Input records
═══

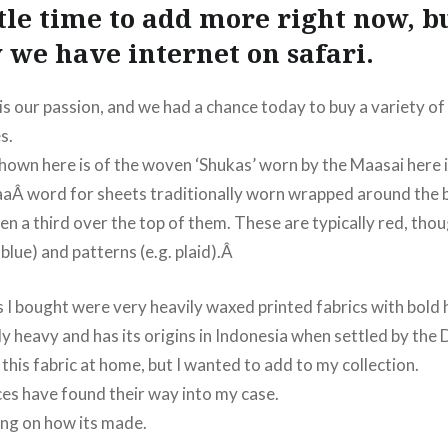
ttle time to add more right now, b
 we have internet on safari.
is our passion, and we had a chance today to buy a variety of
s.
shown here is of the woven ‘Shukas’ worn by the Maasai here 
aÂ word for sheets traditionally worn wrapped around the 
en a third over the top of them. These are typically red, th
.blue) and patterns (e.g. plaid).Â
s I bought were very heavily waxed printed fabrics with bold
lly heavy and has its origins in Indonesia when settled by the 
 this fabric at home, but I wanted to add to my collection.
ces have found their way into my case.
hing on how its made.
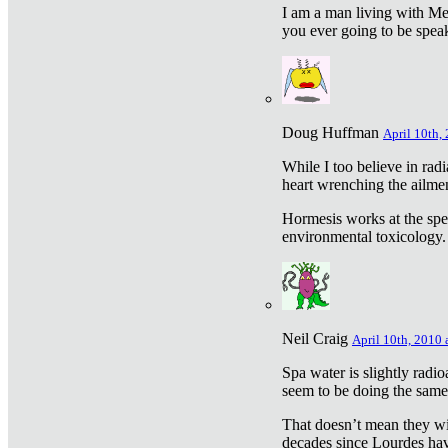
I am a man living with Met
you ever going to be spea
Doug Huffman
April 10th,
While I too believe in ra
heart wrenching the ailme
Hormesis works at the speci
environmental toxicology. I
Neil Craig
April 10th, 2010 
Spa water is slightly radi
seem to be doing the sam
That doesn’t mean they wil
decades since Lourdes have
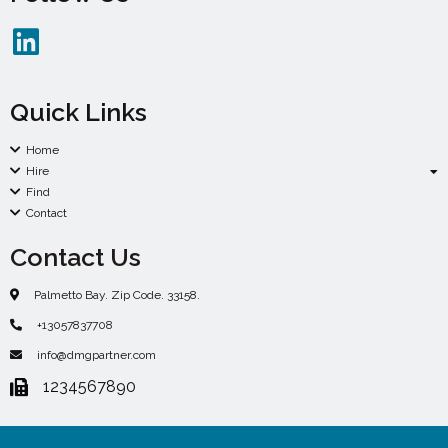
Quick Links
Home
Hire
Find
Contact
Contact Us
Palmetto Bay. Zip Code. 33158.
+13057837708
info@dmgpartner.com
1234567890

═══

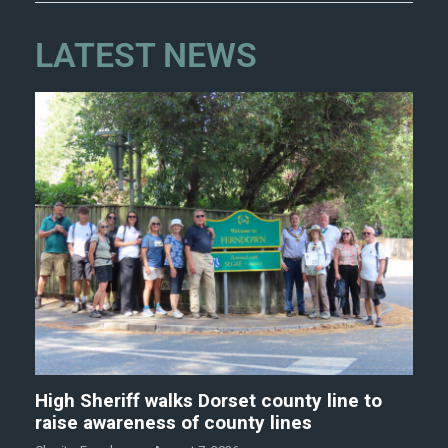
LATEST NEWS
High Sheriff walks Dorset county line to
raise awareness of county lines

═══

What is expected
Reply with one number, the count of lines in the records that include the word "have".

Answer
3